* WHAT IS BEING ASKED
Report each line of the data below that contains the word "Sweater", copying every such line in full.

* RECORDS
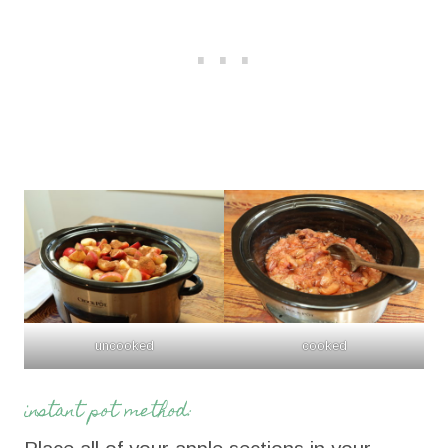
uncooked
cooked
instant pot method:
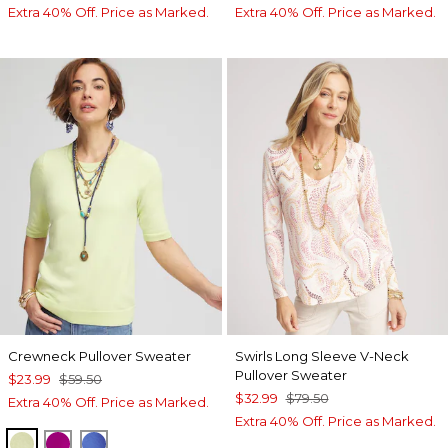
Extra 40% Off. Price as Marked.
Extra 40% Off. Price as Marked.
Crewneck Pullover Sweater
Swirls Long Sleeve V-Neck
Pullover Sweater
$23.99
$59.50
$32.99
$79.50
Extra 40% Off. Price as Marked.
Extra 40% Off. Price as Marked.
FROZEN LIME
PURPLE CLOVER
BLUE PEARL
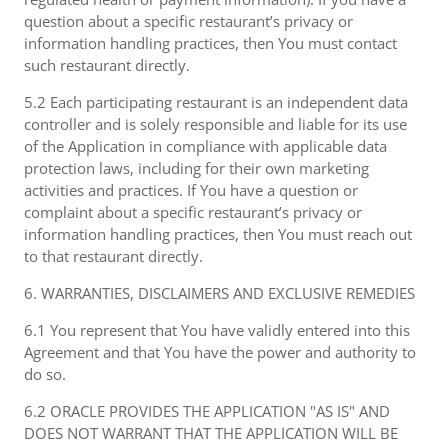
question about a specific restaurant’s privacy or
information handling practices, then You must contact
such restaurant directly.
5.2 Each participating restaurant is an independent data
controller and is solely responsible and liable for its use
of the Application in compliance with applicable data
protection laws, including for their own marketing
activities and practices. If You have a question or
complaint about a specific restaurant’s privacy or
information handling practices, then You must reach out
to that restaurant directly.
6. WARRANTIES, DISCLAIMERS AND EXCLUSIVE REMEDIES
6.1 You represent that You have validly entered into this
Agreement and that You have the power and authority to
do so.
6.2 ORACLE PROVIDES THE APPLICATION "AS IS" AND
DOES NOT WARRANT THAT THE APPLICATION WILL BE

* SOLUTION TO THIS EXERCISE
Crewneck Pullover Sweater
Pullover Sweater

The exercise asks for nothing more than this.